An engine problem reportedly threatens to delay the debut of Boeing’s forthcoming large jet as the aerospace giant already struggles with its grounded 737 Max.
GE Aviation officials told reporters at the Paris Air Show that an issue with its GE9X engine will prevent the Boeing 777X from making its initial flight until later this year, The Seattle Times reports.
Bill Fitzgerald, GE Aviation’s commercial jet engine chief, said although the company has already developed a solution for what will be the world’s largest jet engine, the fix still needs to undergo testing and certification. GE will also need to retrofit 18 engines already produced.
Although Fitzgerald said the company is “pretty confident we’ll get through the testing this year,” the Times noted that because it typically takes at least a year to get from first flight to a commercial debut, the 777X appears likely to miss its initial commercial target of mid-2020.
According to the report, GE engineers discovered that some titanium parts showed excessive wear under the final, most intense phase of engine testing. GE said the problem would require airlines to send the engines in for maintenance prematurely.

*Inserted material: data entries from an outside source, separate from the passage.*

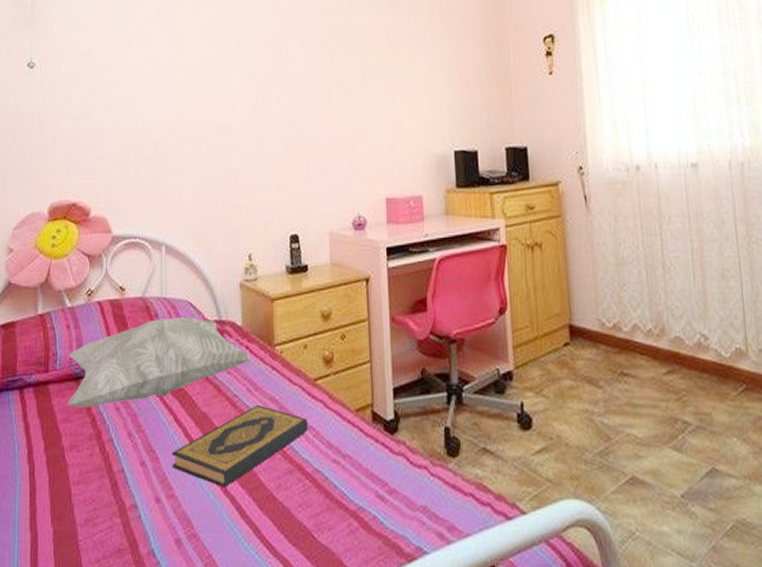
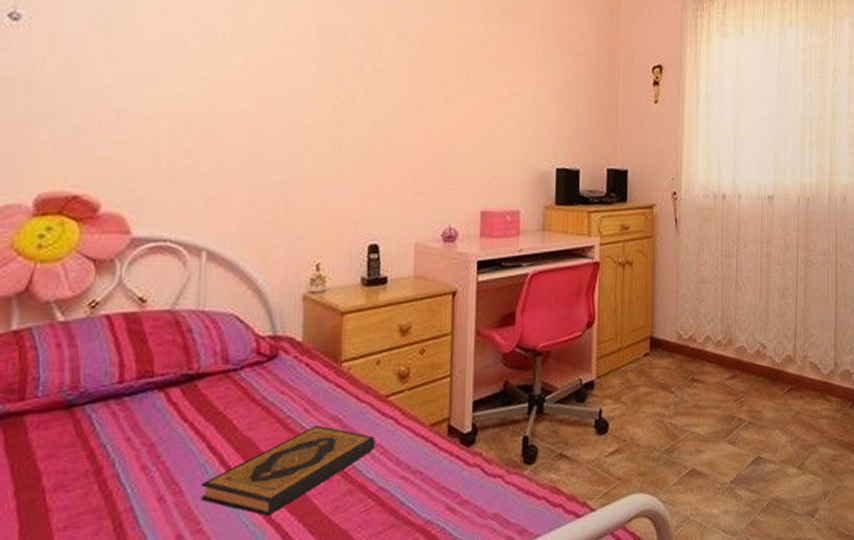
decorative pillow: present [67,317,252,408] -> none [52,333,312,441]

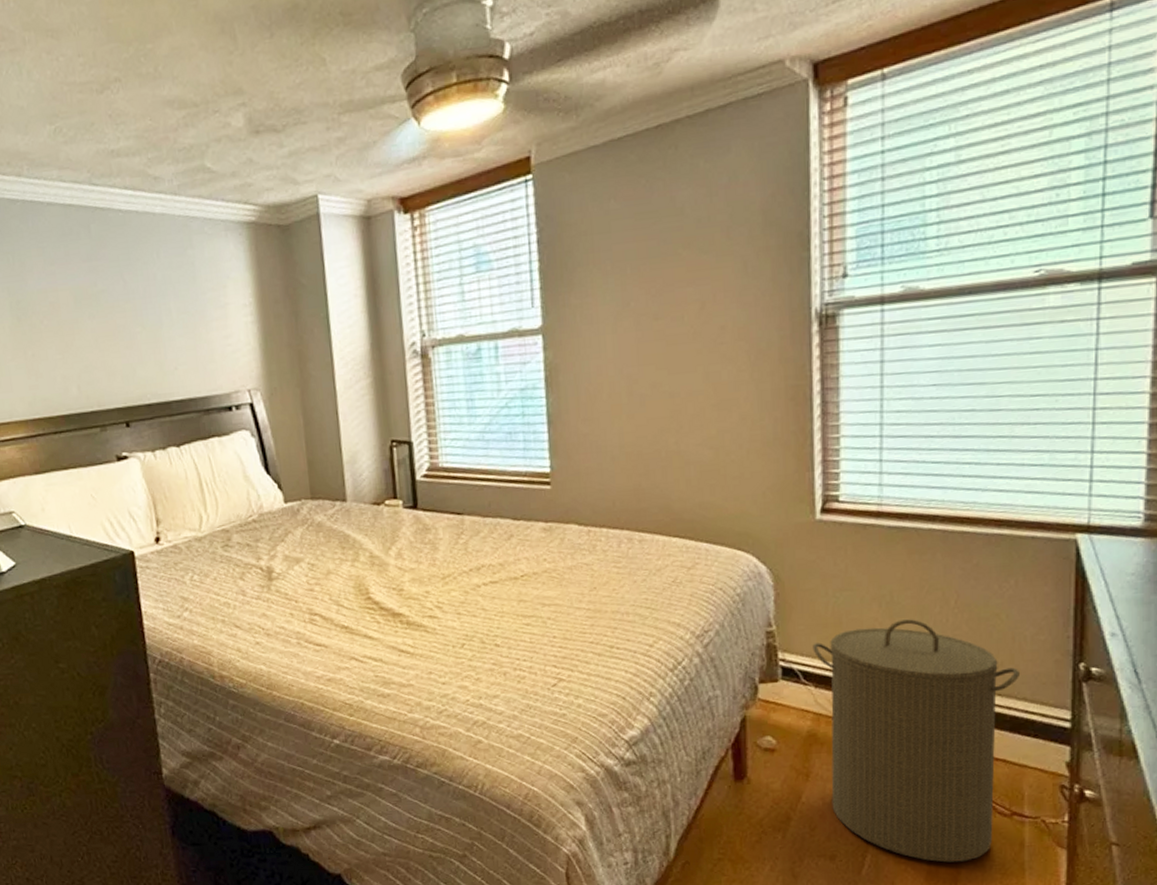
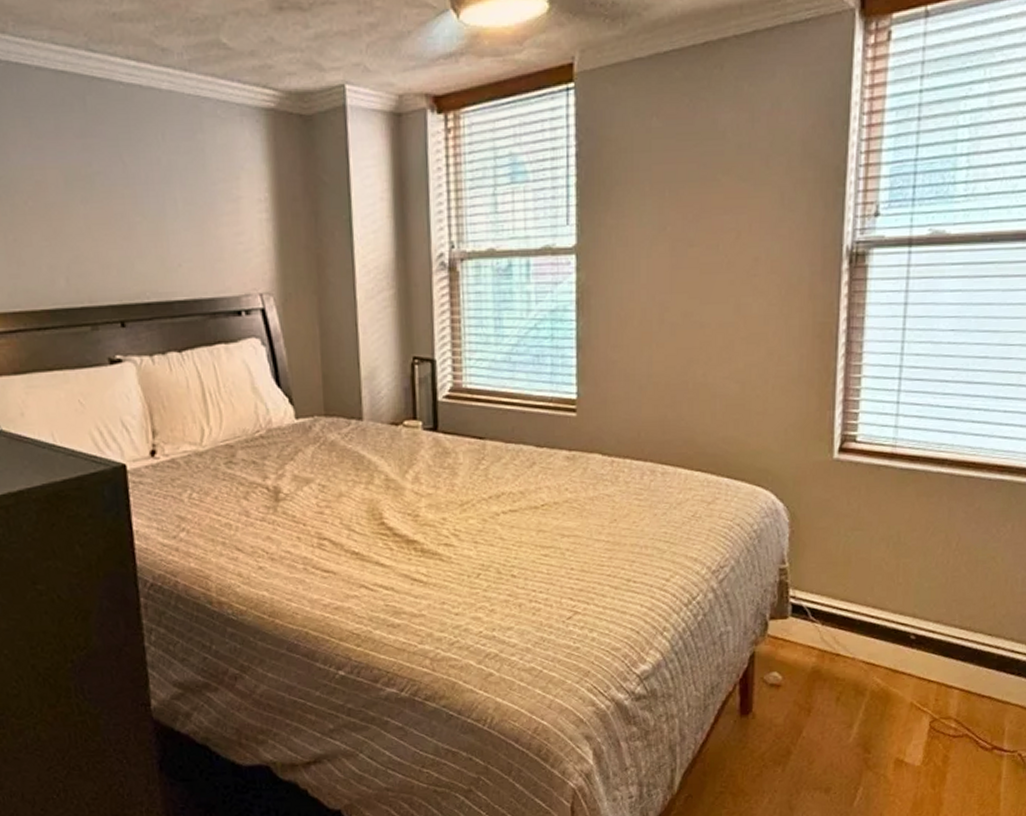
laundry hamper: present [812,619,1021,863] -> none [822,560,1010,794]

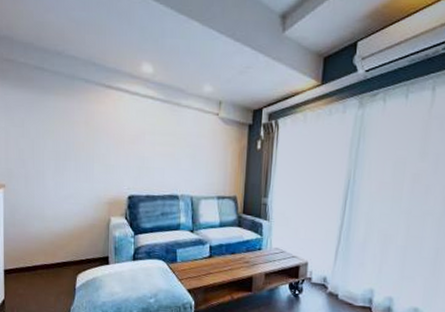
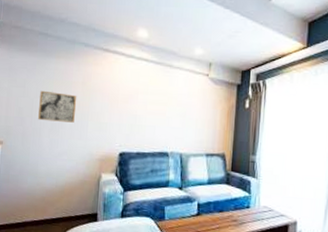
wall art: none [40,130,81,165] -> present [38,90,77,123]

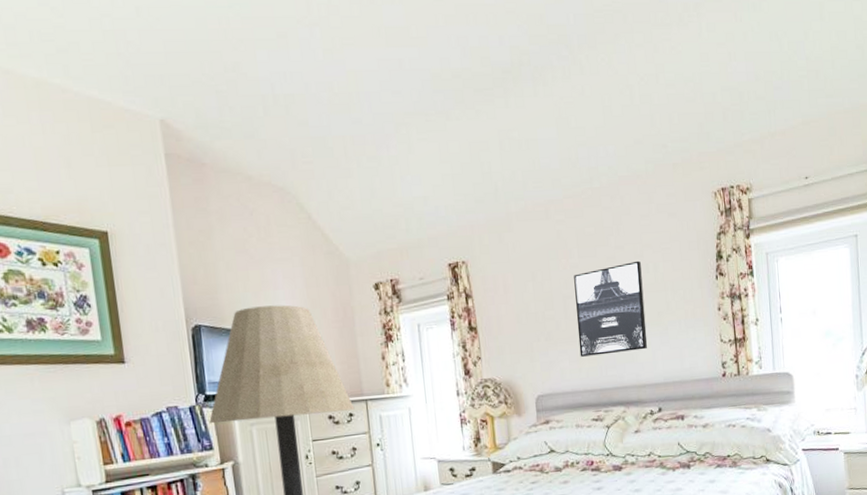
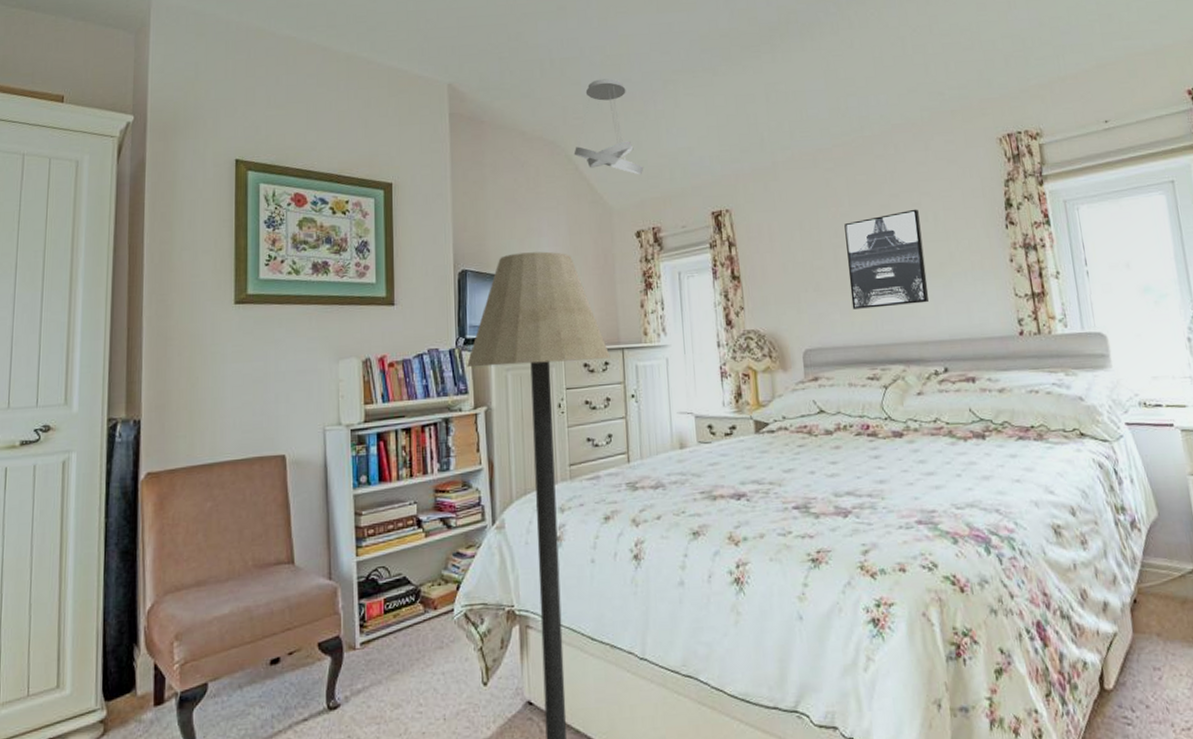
ceiling light fixture: none [305,119,380,225] -> present [574,78,644,175]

The company reportedly designed a more robust engine component, known as a stator, to replace the faulty ones.
Officials with the 777X’s airline customers and suppliers alike expressed concerns about the potential delay to the Times, but both companies downplayed its potential impact at the air show.
“We still expect to have the airplane in flight test this year and enter into service next year,” Kevin McAllister, who heads Boeing’s commercial airplanes business, said at a press conference in Paris.